**SOURCE EXTRACT:**
++++++

# Die Holder with a twist



## 8ntsane (Mar 23, 2012)

Ok, I got bored yesterday.
I had a friend bring in 10 shafts that he wanted the ends threaded about 1 inch 
I normally just single point the threads, but the die seemed to be a better choice.
After the job, I thought, hmmmmm, I need to make up a better setup, and here is what I ended up with.







I allways look to put excisting tools to work, and multitask them.(':biggrin:')  The spider handle is from my Kurt vice, it lays around doing nothing most of the time anyway. (':thinking:')
 I machined up a chunk from the scrap bin to fit the socket, and a hex on the other end for the spider handle. The socket is press fitting in, and the other end I use a spring loaded centre to keep everything on the straight and narrow.(':thumbzup:')

Now I guess I should machine up anothe adapter for the round dies. That will just be anothe scrap bin deal. A hex to fit the socket, and bore the other end to size, and a set screw to hold round dies.
The big spider handle now has a second job.('')


----------



## GlenF (Mar 23, 2012)

Innovative, good job. :thumbzup:


----------



## 12bolts (Mar 23, 2012)

G'day Paul,
Is that just for die nuts?
I havent seen a hex drive die before??

Cheers Phil


----------



## 8ntsane (Mar 23, 2012)

12bolts said:


> G'day Paul,
> Is that just for die nuts?
> I havent seen a hex drive die before??
> 
> Cheers Phil



Phil
I have 2-full die sets that are hex. They are yrs old, but cut nice. The die sets commonly sold these days are round. Being I have american, and metric sets, I figured, why not make a usable holder. Ive allways liked these, no set screws to fiddle with like the round dies. My round die collection has been growing over the yrs, and Im sure one day, the hex dies will be a thing of the past.


----------



## 12bolts (Mar 24, 2012)

8ntsane said:


> ...no set screws to fiddle with like the round dies....



So are they adjustable at all for cutting depth?
Could you post up a pic. I have never heard of them before.

I have die nuts, but they are just for chasing threads, not forming new threads.

++++++

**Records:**
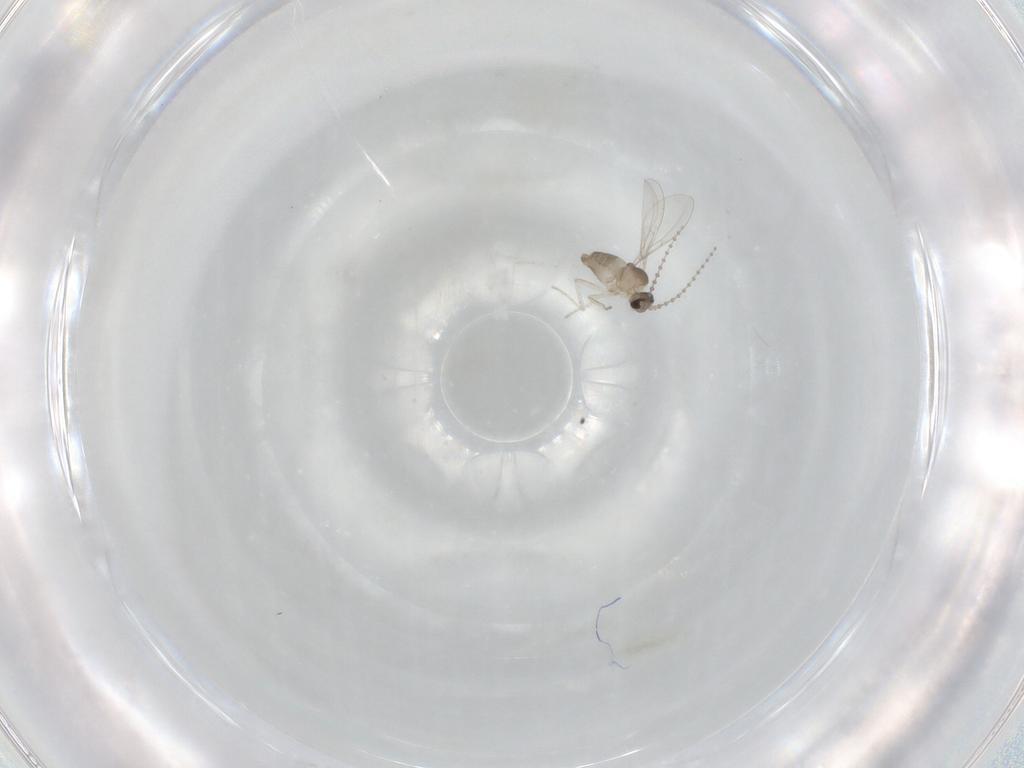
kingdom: Animalia
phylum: Arthropoda
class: Insecta
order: Diptera
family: Cecidomyiidae
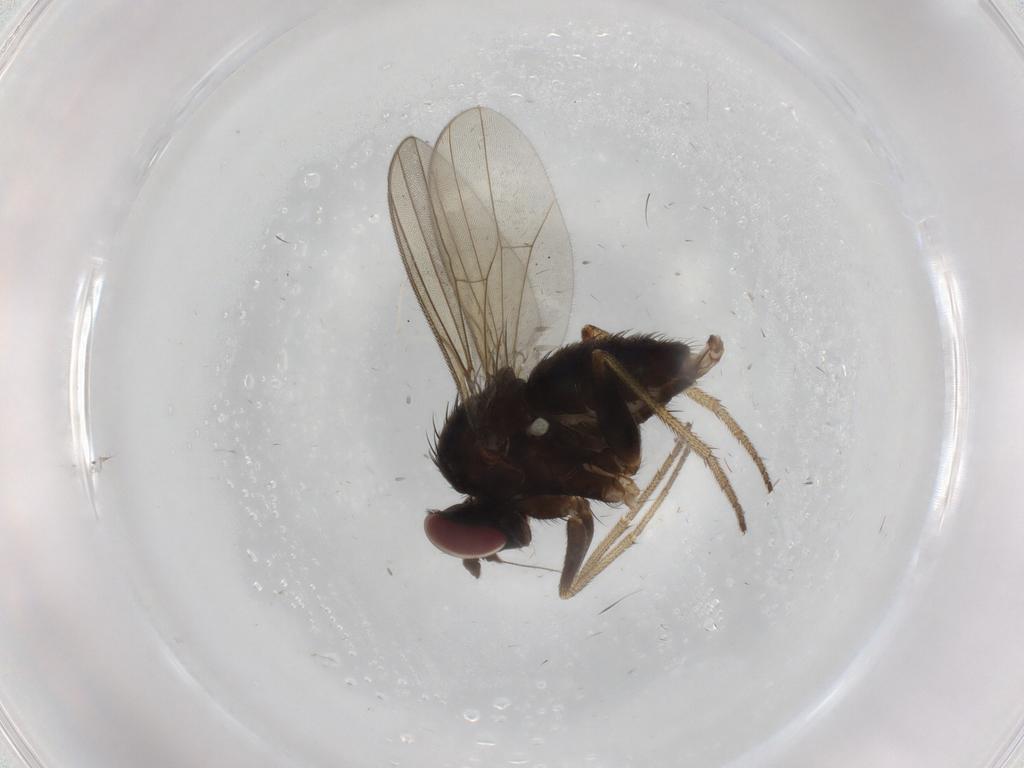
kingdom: Animalia
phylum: Arthropoda
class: Insecta
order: Diptera
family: Dolichopodidae
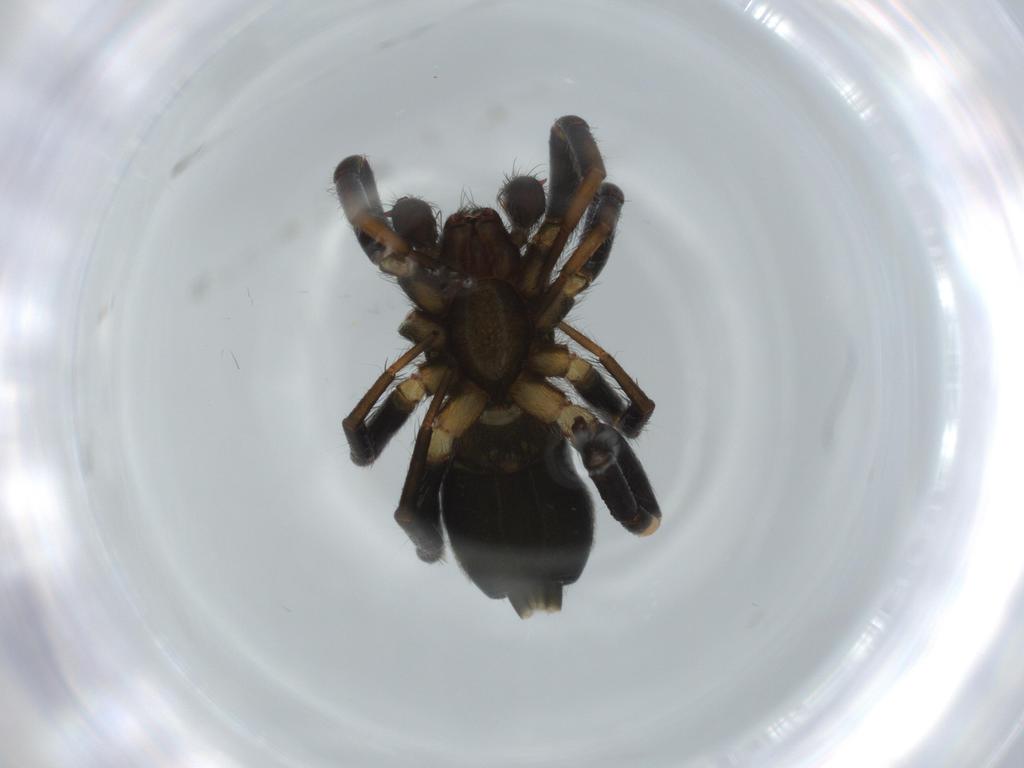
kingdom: Animalia
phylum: Arthropoda
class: Arachnida
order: Araneae
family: Gnaphosidae
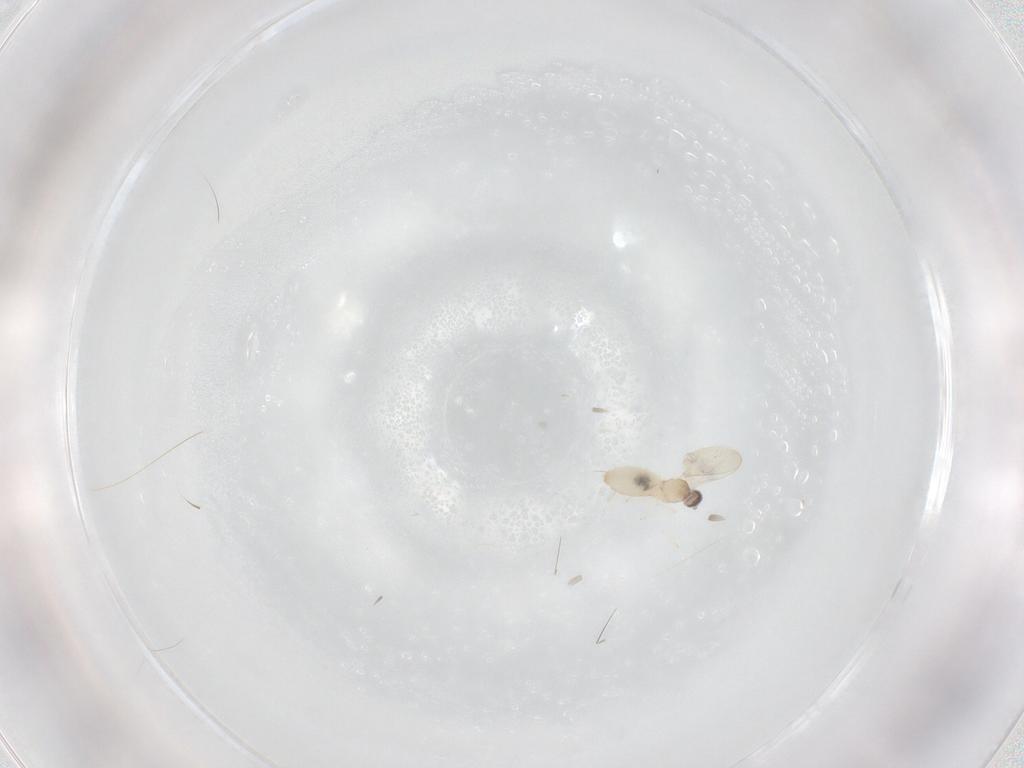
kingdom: Animalia
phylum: Arthropoda
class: Insecta
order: Diptera
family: Cecidomyiidae
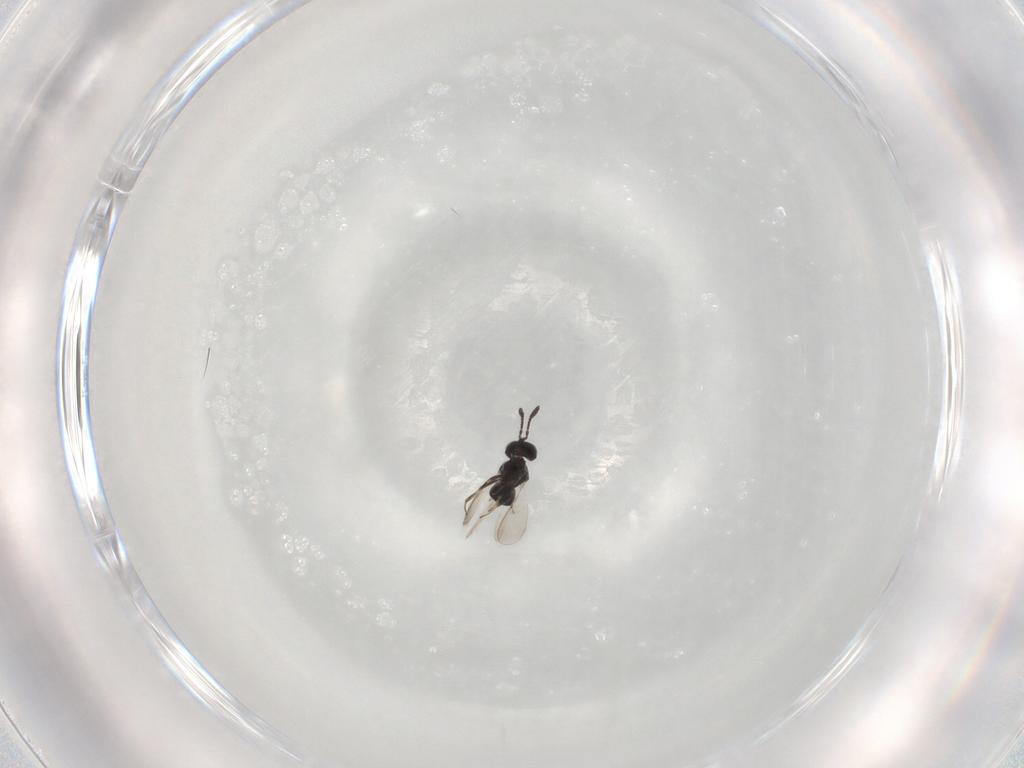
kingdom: Animalia
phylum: Arthropoda
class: Insecta
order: Hymenoptera
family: Scelionidae
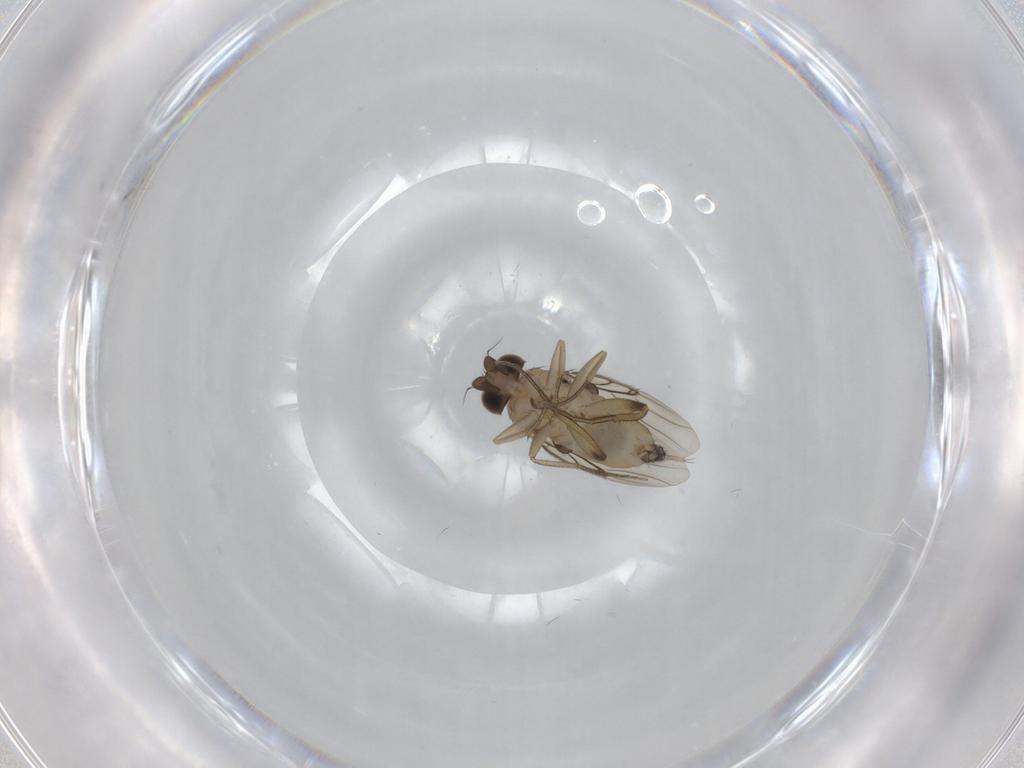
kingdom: Animalia
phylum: Arthropoda
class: Insecta
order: Diptera
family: Phoridae
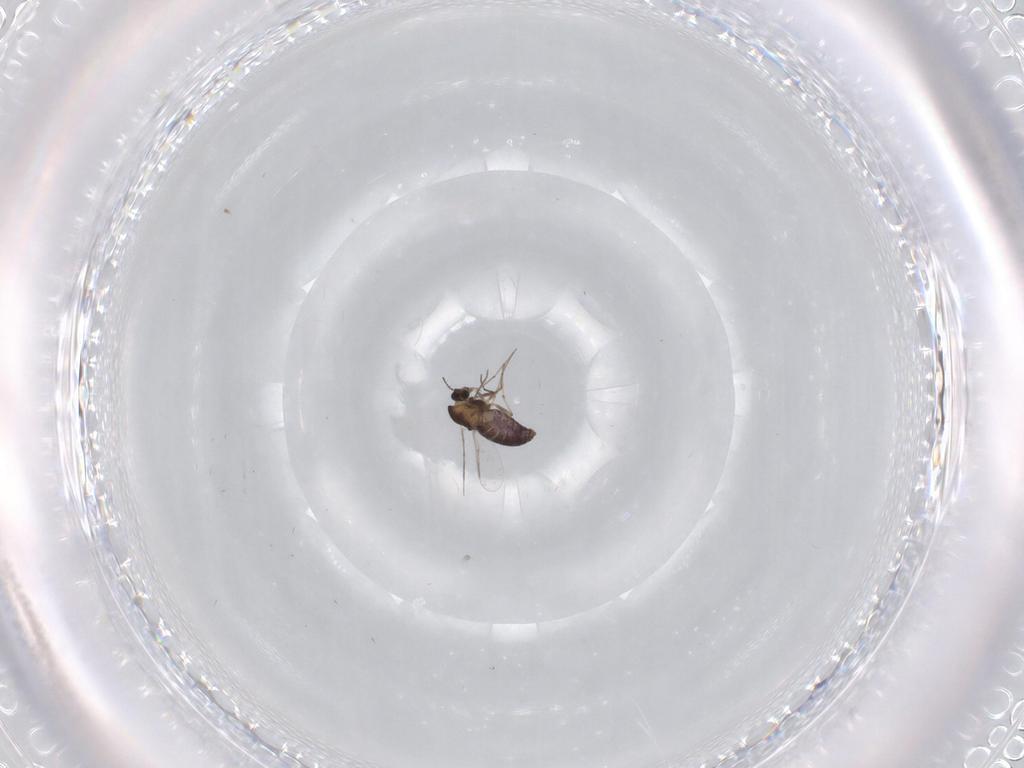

++++++

**TO BE DONE:**
**a)** Reproduce the die holder thread from "## 12bolts (Mar 24, 2012)" up to and including "forming new threads.", swapping "chasing" for "cleaning up".
**b)** Write the next part of the die holder forum thread, picking up right after its final post.

**RESPONSES FOR EACH TASK:**
**a)**
## 12bolts (Mar 24, 2012)

8ntsane said:


> ...no set screws to fiddle with like the round dies....



So are they adjustable at all for cutting depth?
Could you post up a pic. I have never heard of them before.

I have die nuts, but they are just for cleaning up threads, not forming new threads.

**b)**
Cheers Phil


----------



## nctoxic (Mar 24, 2012)

Wow, I didn't realize hex dies were that UNcommon!  I have three sets, two cheapos, and one slightly better Craftsman set, and they are all hex.  Maybe I'd better hang on to them, and buy some more common round ones.
I like your spider handle idea, though.  It gives me ideas.

Tim,,,


----------



## 8ntsane (Mar 24, 2012)

Phil
The type of hex I have are the same as what you have shown. They have no ajustment at all. They work pretty good for cutting new threads. They are harder to start the thread with the hex/ non ajustable type. Thats one of the reasons I made up the holder for them. I can use the tailstock to apply enough pressure to get the thread started, while working the handle. Once the thread is started, they work as well as expected. You cant  get a fit like is possible with a ajustable die.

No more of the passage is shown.